Every populated spec field carries a citation. Unknown fields are left null, not estimated. The catalog is designed and migrated for PostgreSQL (native arrays and JSONB); the same models and migration also run on SQLite for local dev and tests.

Ingestion

Three paths, all converging on the same validated DroneCreate shape:

  1. Per-source importers (ingestion/sources/): manufacturer pages, FAA UAS, EASA. The manufacturer/FAA/EASA importers are documented scaffolds today (they raise NotImplementedError with an implementation plan rather than returning fabricated data); the manual YAML importer is fully working.
  2. Manual curation (data/catalog/**.yaml, one file per model): the primary path right now. See data/SCHEMA.md.
  3. Validation (app/validation.py): rejects any entry that populates a spec field without a covering source citation.
python -m ingestion.seed --validate-only   # parse + validate, touch nothing
python -m ingestion.seed --reset           # rebuild catalog + index
python -m ingestion.seed --no-embed        # DB only, skip ChromaDB
python -m ingestion.audit                  # coverage / confidence / citation snapshot

Most of the catalog was built by verified web research captured as cited JSON in ingestion/research/ (kept as an audit trail), then turned into validated YAML by python -m ingestion.convert_research. That converter is a gate: it strips any field it cannot tie to a citation rather than guessing, so only cited data lands. The choice to grow the catalog this way, rather than via a scraper, is deliberate: for a critical system, verified and cited beats fast and fragile.

Data coverage

Snapshot from python -m ingestion.audit (56 entries):

  • By category: commercial 16, consumer 15, military strike 12, military ISR 7, VTOL 3, racing 2, fixed-wing 1.
  • By manufacturer country (of the producer, never an operator): CN 30, US 13, TR 3, FR 2, CH 2, IL 2, RU 2, DE 1, IR 1.
  • Confidence: 89% verified (50/56), 11% partial (6/56). After a second re-verification pass against primary sources, the only entries left partial are those with no manufacturer or government spec sheet: CH-4, Wing Loong II, Lancet-3, Orlan-10, Shahed-136 (open-source intelligence estimates) and Freefly Alta X (no official altitude/range published). These are honestly marked, never inflated. For a system that could inform defense use, acknowledged uncertainty is safer than false confidence.
  • Citation health: every populated spec field is cited (the seeder enforces this).

The country spread is the point: it shows manufacturer country is a property of the model and nothing more. The same airframe is operated by many nations, which is exactly why operator attribution is out of scope.

Out of scope (Phase 2: needs hardware and/or separate ML effort)

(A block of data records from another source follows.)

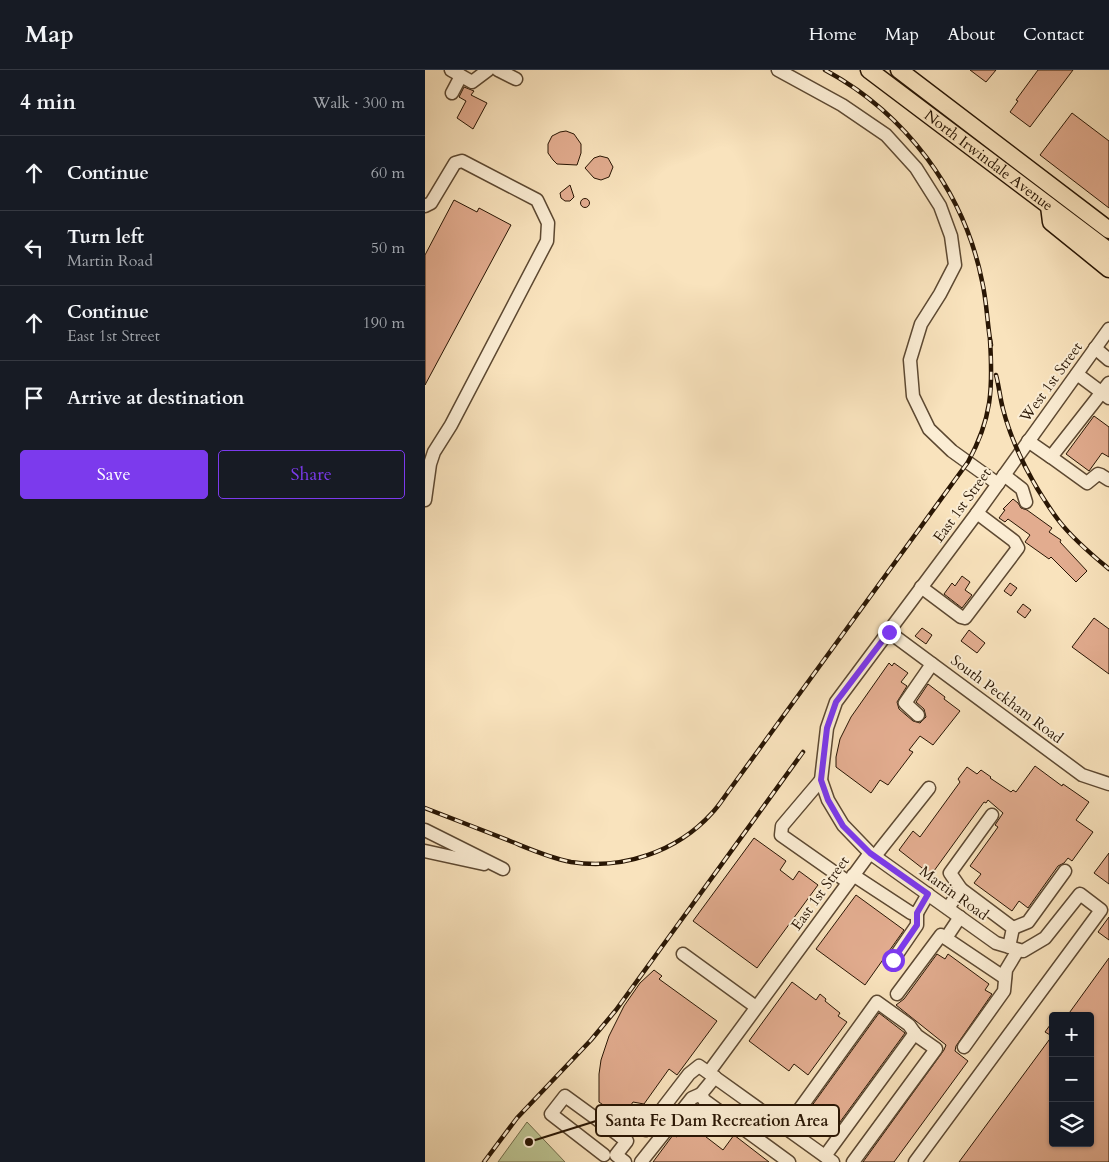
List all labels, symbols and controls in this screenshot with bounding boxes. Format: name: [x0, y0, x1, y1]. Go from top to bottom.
text: Map: [25, 18, 74, 51]
text: Home: [809, 22, 857, 47]
text: Map: [885, 22, 919, 47]
text: About: [947, 22, 995, 47]
text: Contact: [1023, 22, 1084, 47]
text: 4 min: [20, 88, 76, 117]
text: Walk · 300 m: [313, 92, 405, 114]
street label: North Irwindale Avenue: [920, 105, 1057, 216]
icon: ahead: [20, 159, 48, 187]
text: Continue: [67, 160, 149, 186]
text: 60 m: [371, 162, 405, 184]
text: Turn left: [67, 224, 144, 250]
icon: left: [20, 234, 48, 262]
text: 50 m: [371, 237, 405, 259]
text: Martin Road: [67, 250, 153, 272]
text: Continue: [67, 299, 149, 325]
icon: ahead: [20, 309, 48, 337]
text: 190 m: [363, 312, 405, 334]
text: East 1st Street: [67, 325, 160, 347]
street label: West 1st Street: [1014, 338, 1087, 427]
icon: arrive: [20, 384, 48, 412]
text: Arrive at destination: [67, 385, 244, 411]
button: Save: [20, 450, 208, 499]
button: Share: [218, 450, 405, 499]
street label: East 1st Street: [928, 464, 996, 546]
route end: [878, 621, 901, 644]
street label: South Peckham Road: [947, 650, 1067, 748]
street label: East 1st Street: [786, 852, 854, 934]
street label: Martin Road: [916, 861, 992, 925]
route start: [882, 949, 905, 972]
map controls: [1049, 1012, 1094, 1147]
button: +: [1049, 1012, 1094, 1057]
button: −: [1049, 1057, 1094, 1102]
button: layers: [1049, 1102, 1094, 1147]
callout: Santa Fe Dam Recreation Area: [596, 1105, 839, 1136]
text: Santa Fe Dam Recreation Area: [606, 1110, 829, 1132]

These are intentionally not built here, and the design does not pretend they are:

  • Live RF, radar, and acoustic sensing. Requires hardware. The catalog stores signature descriptors to match against; it does not capture signals.
  • Camera + ML detection/classification. A separate ML project that needs a labeled drone image dataset. The catalog stores visual_identifiers text only.
  • Remote ID broadcast receiver/decoder. Requires hardware and RF. The catalog stores whether a model supports Remote ID; live decoding is separate.
  • RF / acoustic signature matching against real captured signals. The /match/signature endpoint matches on structured features only. Matching real captured signals would need a labeled signal dataset (RF fingerprints, acoustic profiles) that does not exist in this project.
  • Operator / nationality attribution of a detected drone. Out of scope by design, for the reasons in "Read this first".

Testing

pytest -q

All 46 tests pass offline (SQLite plus the hash embedder, no services needed). The suite covers the scoring logic, the citation validation, the schema rules, and a full end-to-end pass over the API (filters, semantic search, signature match, admin gating, and create/update/delete) against the seeded catalog.

Project layout

app/            FastAPI app: models, schemas, crud, scoring, search, routers
ingestion/      loader, seed CLI, validation use, per-source importers
data/catalog/   curated YAML, one file per model (the seed data)
migrations/     Alembic
tests/          unit + end-to-end
SOURCES.md      data sources and reliability
data/SCHEMA.md  YAML entry format